[EXCERPTED TEXT — start]

Actually, hereabouts, we have cups that say “if you were in the U.S., we would have to tell you: coffee it hot”. But even here we still can’t get hot coffee in a restaurant anymore, and I have to nuke my coffee right out of the keurig devices or it will be cold before I can drink it..

Even more ridiculous, you gotta boil tea to steap it, so your tea is still going to be really hot anyway.


Re: Re: Re:2 McDonalds coffee... division by four... and stupid deputies

for that to be true they would have had actually done something wrong like spilled the coffee on the customer

You mean like keeping the coffee at an unusual and dangerously high temperature?

You have a very crude understanding of personal responsibility.

crade (profile) says:

Re: Re: Re:3 McDonalds coffee... division by four... and stupid deputies

Of course not, Coffee is supposed to be at dangerously high temperature. If it’s wrong to keep your coffee hot, I’m going to hell.

It’s not wrong to keep your tea hot either except apparently people can figure out that it’s fine for tea but somehow for coffee it’s wrong.

crade (profile) says:

Re: Re: Re:3 McDonalds coffee... division by four... and stupid deputies

Yes, my understanding of personal responsiblity must seem crude to someone who blames the coffee.

If you are wearing thin pants, it could burn worse.. No, no, I know what you are thinking, but it’s not the pants fault.. If you are driving while holding your coffee, it’s more likely to spill.. No, no it’s not the car’s fault or the city’s fault for making a bumpy road.. grow up, I know it sucks that someone got burned really bad, but accidents happen.

Do you think if I took that coffee and threw it in someone’s face and it killed them they would let me off the hook because it’s not supposed to be so hot? Common, take some responsibility people. It’s not going to make any difference whether the label says “hot” or not, it’s hot. Be careful and if you spill it on yourself, it’s going to burn you.

[EXCERPTED TEXT — finish]

▸ ACTIONS TO TAKE
a) In the coffee discussion's paragraph that begins "If you are wearing thin pants," what things does the commenter say are not at fault?
b) Write one more comment to continue the coffee discussion.
You can ignore the entries.

[RECORD EXCERPTS — start]

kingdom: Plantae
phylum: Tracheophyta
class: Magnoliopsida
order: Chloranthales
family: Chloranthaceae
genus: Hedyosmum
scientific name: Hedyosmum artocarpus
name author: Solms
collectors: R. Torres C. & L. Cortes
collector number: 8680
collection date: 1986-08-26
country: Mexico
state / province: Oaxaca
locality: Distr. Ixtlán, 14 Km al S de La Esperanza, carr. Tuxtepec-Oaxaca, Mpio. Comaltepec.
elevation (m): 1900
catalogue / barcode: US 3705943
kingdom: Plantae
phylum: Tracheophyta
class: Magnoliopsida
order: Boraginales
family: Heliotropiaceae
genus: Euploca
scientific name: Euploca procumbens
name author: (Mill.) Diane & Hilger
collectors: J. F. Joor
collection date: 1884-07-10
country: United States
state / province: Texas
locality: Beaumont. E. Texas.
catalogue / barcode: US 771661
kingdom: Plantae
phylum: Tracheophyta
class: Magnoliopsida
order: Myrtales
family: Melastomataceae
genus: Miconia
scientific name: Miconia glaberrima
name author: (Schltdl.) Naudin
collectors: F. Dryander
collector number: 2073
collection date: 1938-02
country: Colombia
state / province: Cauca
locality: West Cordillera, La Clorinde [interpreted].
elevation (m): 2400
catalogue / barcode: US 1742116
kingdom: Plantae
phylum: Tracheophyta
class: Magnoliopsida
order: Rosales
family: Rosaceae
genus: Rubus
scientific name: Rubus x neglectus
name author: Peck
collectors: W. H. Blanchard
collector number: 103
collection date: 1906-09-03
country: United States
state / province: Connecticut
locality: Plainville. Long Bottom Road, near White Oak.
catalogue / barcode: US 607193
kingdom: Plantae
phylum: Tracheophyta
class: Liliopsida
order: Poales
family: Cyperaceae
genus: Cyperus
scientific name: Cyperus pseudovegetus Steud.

[RECORD EXCERPTS — finish]

▸ ANSWERS TO THE EXERCISE
a) The pants, the car, and the city.

b)
Anonymous Coward says:

Re: Re: Re:4 McDonalds coffee... division by four... and stupid deputies

Do you think if I took that coffee and threw it in someone’s face and it killed them they would let me off the hook because it’s not supposed to be so hot?

Define “off the hook.” You probably wouldn’t be charged with first degree murder if you could prove that it wasn’t your intention to kill your target. Courts take into account mitigating circumstances, for sure.

I have to ask, if this coffee that you can’t live without has to be so hot that it burns skin to the degree that skin grafts are necessary, then how do you actually drink it? It’s going to do even more damage to the soft tissue in your mouth, esophagus, etc…

Common, take some responsibility people

Why don’t you take some responsibility and actually research the case that you are so smug about. You seem completely uninformed here, having taken the tort-refomers characterization of the case at face value. Here’s just one quick run down of the facts.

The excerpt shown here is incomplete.